Lord Joffe
Main Page: Lord Joffe (Labour - Life peer)Department Debates - View all Lord Joffe's debates with the Ministry of Justice
(10 years, 3 months ago)
Lords ChamberMy Lords, although I have introduced four previous Bills on assisted dying to this House, there is nothing I wish to add to the powerful and comprehensive speech of my noble and learned friend in favour of a change in the law. Rather, I will focus on the evidence underpinning the case for a change in the law and the lack of evidence—I underline the word “evidence”—underpinning the concerns of opponents to such a change.
While there can be no direct evidence in the UK as assisted dying is unlawful, the experience in Oregon, upon whose legislation the Bill has been modelled, is persuasive in that over 16 years there has not been a single prosecution for abuse of that law. The evidence for this is 16 detailed annual reports by the Oregon Health Authority in relation to the Death with Dignity Act, which is the model upon which our Bill is based. Among many other matters, these reports demonstrate what has already been said: that there has been no slippery slope, with the number of assisted dying deaths after 16 years being 0.2% of total deaths, or one death in every 450; that there has been no widening whatever of the legislation; that 97% of assisted dying patients died at home; and that 90% were enrolled in hospice care.

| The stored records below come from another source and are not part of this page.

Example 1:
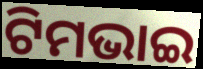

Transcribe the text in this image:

ଟିମଭାଇ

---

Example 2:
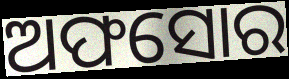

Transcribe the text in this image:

ଅଫସୋର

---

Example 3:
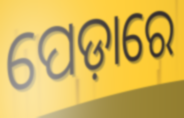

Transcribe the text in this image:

ପେଡ଼ାରେ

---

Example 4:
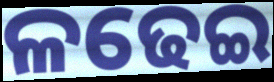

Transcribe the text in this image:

ଳଢେଇ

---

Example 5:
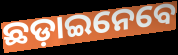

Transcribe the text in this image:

ଛଡ଼ାଇନେବେ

The evidence in Washington under the dignity in dying legislation shows a similar pattern. In Switzerland, arguably the most conservative country in Europe, lawful assisted dying has existed for 60 years. The incidence of such dying is similar to that in Oregon, being between 0.3% and 0.4% of all deaths. The overwhelming majority of Swiss citizens support the law as it stands, and a recent attempt there to change it was decisively rejected.
In the light of that evidence, it is incumbent on the opponents of the Bill to explain why they believe that a law which works so well elsewhere will not work equally well in the UK and to show what evidence they have for contending this. In that regard, I respectfully suggest that repeated assertions of conjecture or strongly held personal opinions are not adequate substitutes for statutory and objective, carefully researched evidence.

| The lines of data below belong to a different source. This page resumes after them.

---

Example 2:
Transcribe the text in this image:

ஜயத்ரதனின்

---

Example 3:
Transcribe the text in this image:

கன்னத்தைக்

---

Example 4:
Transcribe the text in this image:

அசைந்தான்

The Bill’s opponents frequently raise the issue of mental capacity. The law in relation to the right of people with mental capacity to make decisions on their own lives was endorsed in a fine judgment by Dame Elizabeth Butler-Sloss, as she then was, in the 2002 case of Miss B v an NHS trust. The judgment read:
“A mentally competent patient has an absolute right to refuse to consent to medical treatment for any reason, rational or irrational, or for no reason at all, even when that decision may lead to his or her own death”.
The learned judge added the following:
“There is a serious danger, exemplified in this case, of a benevolent paternalism which does not embrace recognition of the personal autonomy of the severely disabled patient”.

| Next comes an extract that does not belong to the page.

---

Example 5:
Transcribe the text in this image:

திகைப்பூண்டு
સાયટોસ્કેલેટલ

It would seem that many of the caring and compassionate opponents of assisted dying are influenced by the same benevolent paternalism that was raised in opposing Miss B’s wish to end her life. It is clear that the law, if it were changed, would mean that elderly, frail and physically disabled terminally ill patients who are mentally competent would have the same right to make decisions on their lives as other terminally ill patients.
It is of course essential to seek to protect all terminally ill patients from pressure by others to end their lives. This is specifically covered by the safeguard in the Bill that requires that both assessing doctors must be satisfied that the informed decision is voluntarily made.
The Bill is not a radical innovation in UK law. It follows naturally from a development of our law which allows mentally competent patients to refuse medical treatment, where doctors can refuse to treat dying patients whom they judge they cannot help, where doctors are obliged at the request of a mentally competent patient to disconnect the patient from the life-support equipment which is keeping the patient alive, even though this will lead to the death of the patient, and where those who under the DPP guidelines assist terminally ill patients to die for compassionate reasons will not be prosecuted.
In conclusion, there is one question in the 11 years that I have been working on assisted dying which has not been answered. That question is: what answer do the opponents of this Bill propose should be given to mentally competent, terminally ill adult patients for whom palliative care is not the solution and who appeal to their loved ones for assistance to end their suffering by ending their lives?